— Prompt —
In what year did the writer of the passage about the ten-book contract start with Orion?

— Document passage —
News of the ten book contract is out there now, so many thanks for the congratulations and good wishes I've received, and the many kind things I've seen here and there on the internet. As some have noted, while it's good for me - no bones about that - it also says something encouraging about the state of the genre. Far from dying on its feet (I've been reading obituaries for SF for about as long as I've been reading them about rock music) it's not doing at all badly, and may even be in the ascendant.

The contract doesn't change much as far as my writing habits are concerned. I've been hitting about a book a year since I started with Orion in 1999 - in fact we've done nine novels and three collections in ten years, or will have by the time the year's out - and all that's really required of me is to keep on the same level of productivity for another ten. It's not to be taken lightly, but at the same it's not too daunting. I've always wanted to be a prolific writer, and so a book a year feels about right to me. The idea of spending two or three years of my life on a single work fills me with existential dread, although that's purely a reflection on my own approach to the craft, which is very much a case of diving in and immersing myself in a book at a level which would almost certainly drive me insane if it lasted longer than six or nine months. To put it in rock terms, I'd rather be Neil Young than one of those artists who only releases work every three years or so. At that same time, I'm aware of the hazards of over-production: there are writers whose work I followed assiduously, until they gradually outstripped my capability to keep up. In many cases I simply stopped them reading them entirely. Obviously I'll be hoping that isn't the case with all my readers, but at the same time I'm mindful of the possibility. Above all else, I'll be working hard to improve my books and stretch my range, while at the same time hopefully delivering the kind of big SF kicks that I'm perhaps best known for. Sitting here now, I can honestly say that the last thing I feel is complacent or smug. Excited and apprehensive in equal measure is more like it - and acutely aware that I've been fortunate on many levels. For all its flaws, my first novel found a readership, and while it wasn't everyone's cup of tea - hell, I'm not even sure it would have been mine - REVELATION SPACE did get me off to a good start. I'm in no doubt that timing and marketing played a massive role in that, but what mattered was that it provided a foundation for the subsequent books. I'm also truly grateful that both my publisher and my readers (or enough of them, anyway) were happy to see me strike off into different fictional universes, be it the faux-1959 of CENTURY RAIN or the near-future spacefaring solar system of PUSHING ICE. I love doing the Revelation Space stories, but - gratifyingly - I've never felt like I was a prisoner of them. Maybe that's why I still like doing them.

(Records from a data source)
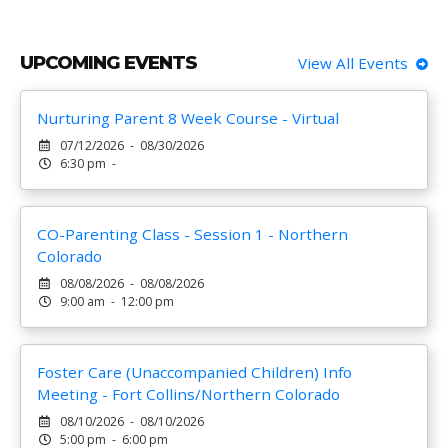
UPCOMING EVENTS
View All Events
Nurturing Parent 8 Week Course - Virtual
07/12/2026 - 08/30/2026
6:30 pm -
CO-Parenting Class - Session 1 - Northern
Colorado
08/08/2026 - 08/08/2026
9:00 am - 12:00 pm
Foster Care (Unaccompanied Children) Info
Meeting - Fort Collins/Northern Colorado
08/10/2026 - 08/10/2026
5:00 pm - 6:00 pm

— Result of the task —
1999